START MATERIAL SUPPLIED

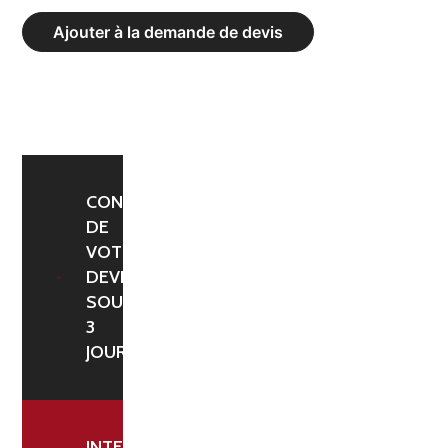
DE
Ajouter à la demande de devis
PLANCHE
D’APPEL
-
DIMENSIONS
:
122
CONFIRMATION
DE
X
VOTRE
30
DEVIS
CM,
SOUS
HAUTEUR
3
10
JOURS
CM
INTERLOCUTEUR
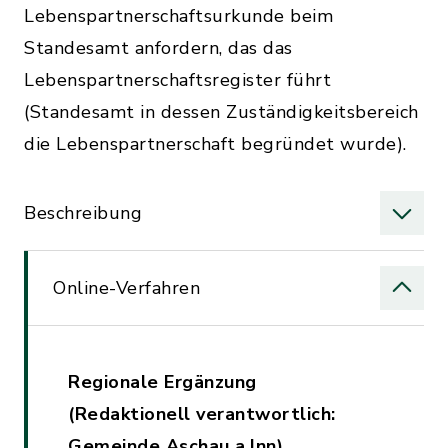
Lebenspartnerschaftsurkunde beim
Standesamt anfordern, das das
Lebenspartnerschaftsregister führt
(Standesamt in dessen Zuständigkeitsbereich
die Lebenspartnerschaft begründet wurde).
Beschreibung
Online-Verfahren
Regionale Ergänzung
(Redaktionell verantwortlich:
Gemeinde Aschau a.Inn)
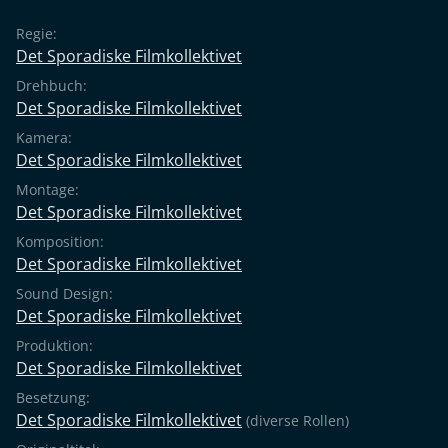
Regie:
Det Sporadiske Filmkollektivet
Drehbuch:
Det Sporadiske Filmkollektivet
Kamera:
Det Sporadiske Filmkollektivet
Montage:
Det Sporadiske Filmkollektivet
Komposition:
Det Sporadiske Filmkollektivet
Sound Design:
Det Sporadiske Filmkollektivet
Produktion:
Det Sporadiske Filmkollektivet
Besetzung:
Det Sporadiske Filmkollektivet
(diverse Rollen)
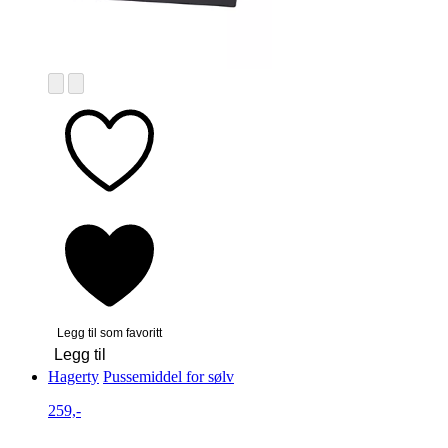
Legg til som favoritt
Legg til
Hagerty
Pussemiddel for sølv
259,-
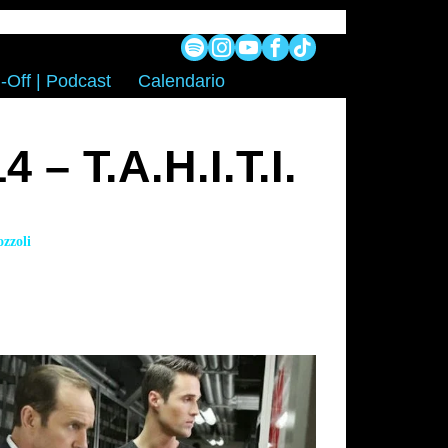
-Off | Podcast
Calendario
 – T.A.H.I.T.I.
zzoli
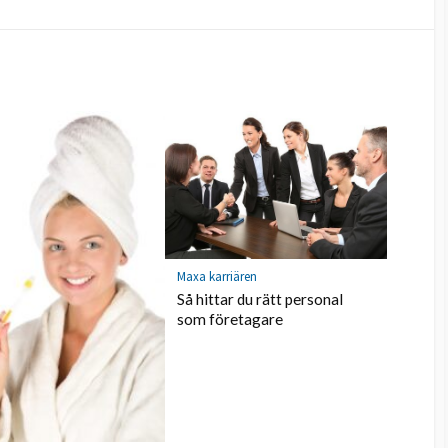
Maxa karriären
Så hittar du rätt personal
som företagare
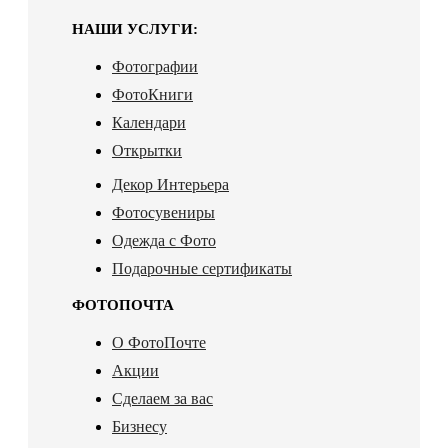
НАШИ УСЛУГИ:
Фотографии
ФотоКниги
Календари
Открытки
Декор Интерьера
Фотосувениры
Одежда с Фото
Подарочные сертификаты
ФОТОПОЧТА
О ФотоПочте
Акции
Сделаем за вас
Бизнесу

END MATERIAL SUPPLIED

THE PROBLEM:
Go through the records above and, whenever a line includes the word "Standesamt", copy it.

EXERCISE OUTPUT:
Standesamt anfordern, das das
(Standesamt in dessen Zuständigkeitsbereich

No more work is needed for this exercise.